Glackens spent the year 1895 traveling throughout Europe to study Old Masters and burgeoning Modern artists. Unlike his fellow artists and travelers, he did not attend art schools of Europe, choosing instead to continue his autodidactic path. He returned to the U.S. in 1896, settling in New York, but he would visit Paris frequently throughout the rest of his career. 

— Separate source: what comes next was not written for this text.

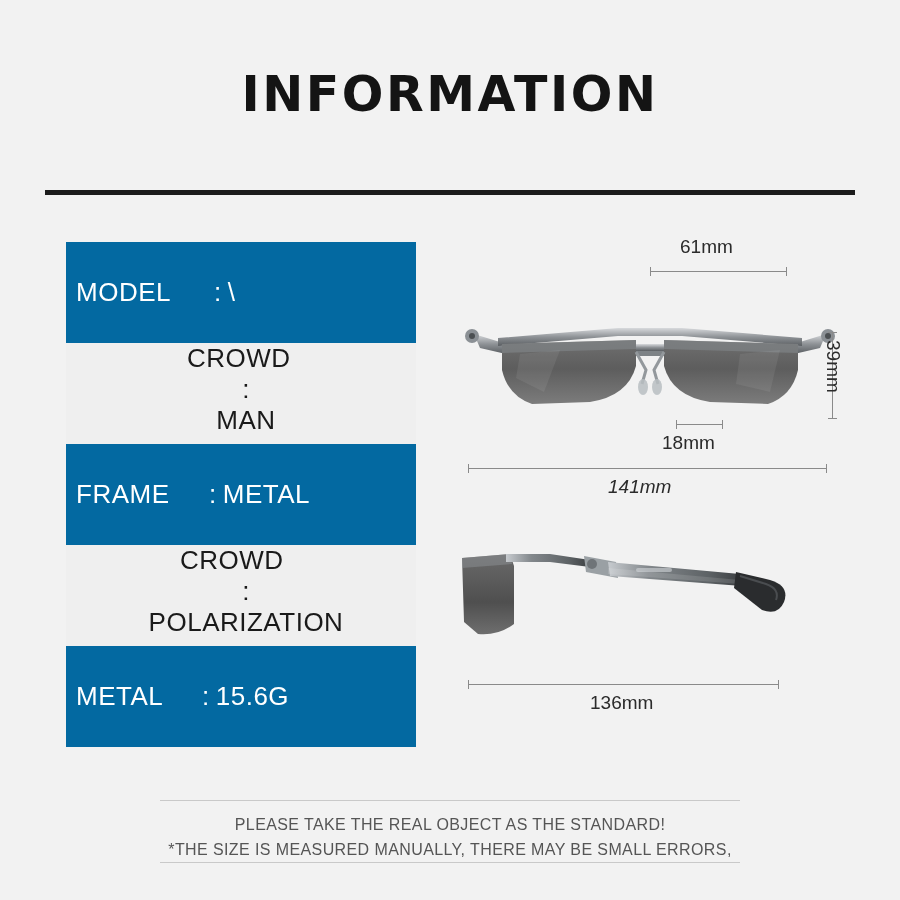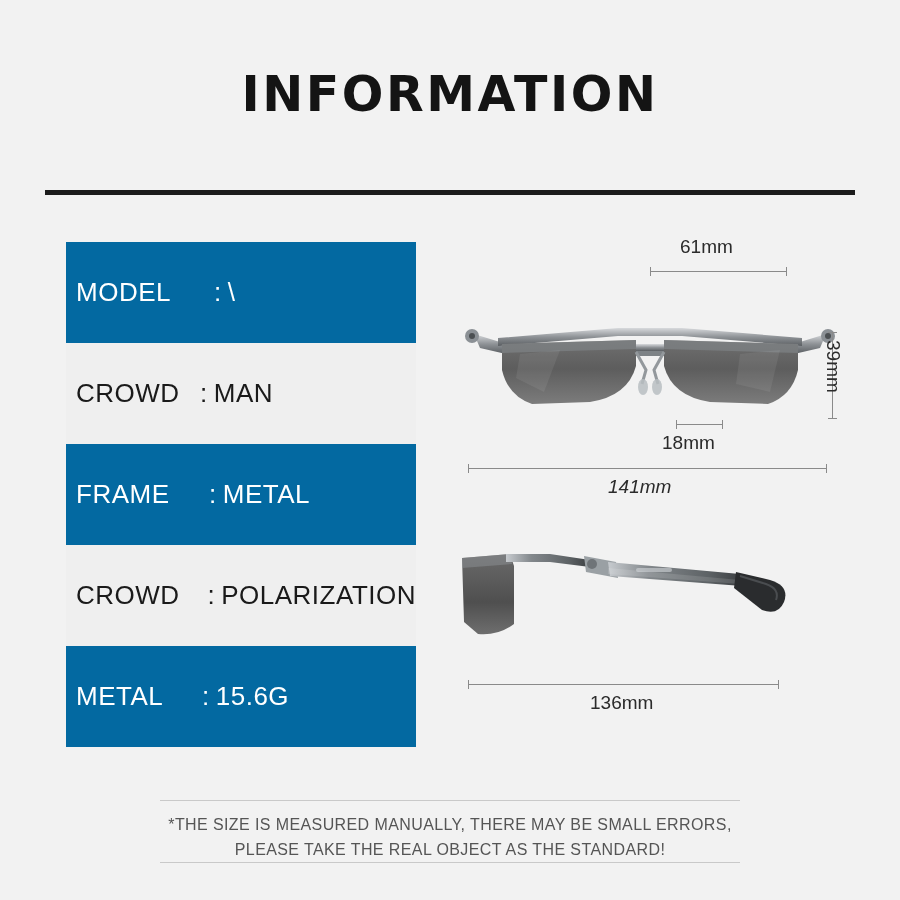"CROWD" .spec-row.light { flex-direction: none -> column }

Glackens continued to work as an illustrator as he pursued fine art, creating imagery for New York World, New York Herals, McClure's, and more while continuing to paint and exhibit. In 1901 he participated in his first major galery exhibition at the Allen Gallery with Henri and Sloan. He was elected into the National Academy of Design as an Associate member in 1906 and, despite the clashes he had with the institution, he would become a full Academician in 1933. BY 1908, the Ashcan School was fully realized, with artists Glackens, Henri, Sloan, George Luks, and Everett Shinn forming the core of the group and Arthur B. Davies, Ernest LAwson, and Maurice Pendergrast making up "The Eight," as they were dubbed by the press. Their common ideaology was formed in retaliation of the National Academy of Design and its conservative stance on art. A scandalous and revolutionary uprising, the eight participating artists inspired others throughout the East Coast and beyond, and helped paved the way for Modernism in the United States. 

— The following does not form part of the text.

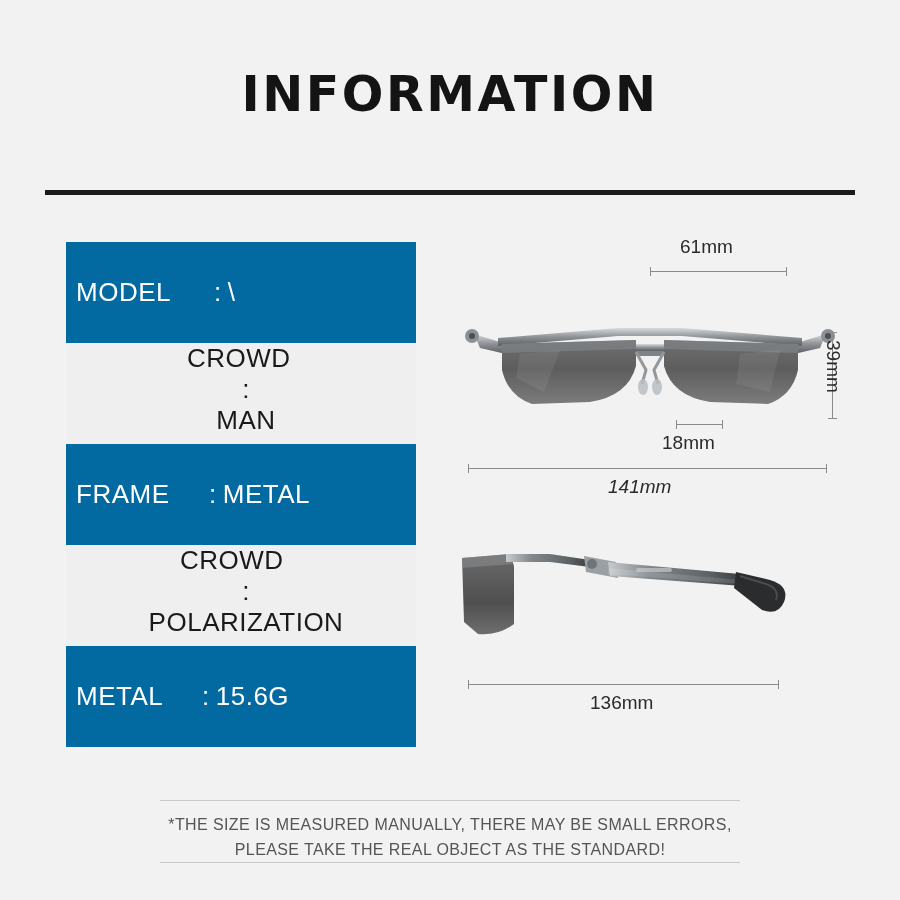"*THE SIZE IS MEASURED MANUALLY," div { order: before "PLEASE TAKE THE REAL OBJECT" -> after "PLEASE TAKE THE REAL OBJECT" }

His later career delved into contemporary Impressionism, breaking away from the moodier social realism that helped push him into the limelight and allowing him to concentrate on saturated color and form. Meanwhile, he continued to promote Modern art and his friend Albert C. Barnes, inventor and millionaire, hired Glackens to travel to Europe and purchase what would become the beginning of the Barnes Foundation art collection. This helped establish Glackens as a leading expert in contemporary work of the time, and of new movements that would appear in the famous 1913 Armory Show. He helped found the Society of Independent Artists and continued to paint and exhibit, earning two gold medals for his work in exhibitions at the Pennsylvania Academy of Fine Arts in 1933 and 1936.

Glackens' career was ultimately defined by both his willingness to search out and promote new art and artists, as well as work partially within these experimental bounds and then return, once more, to Impressionism. He was seen as old fashioned by the time of his death on May 22, 1938, but the entirety of his career read as that of an artist's artist: one who created for the sake of creation.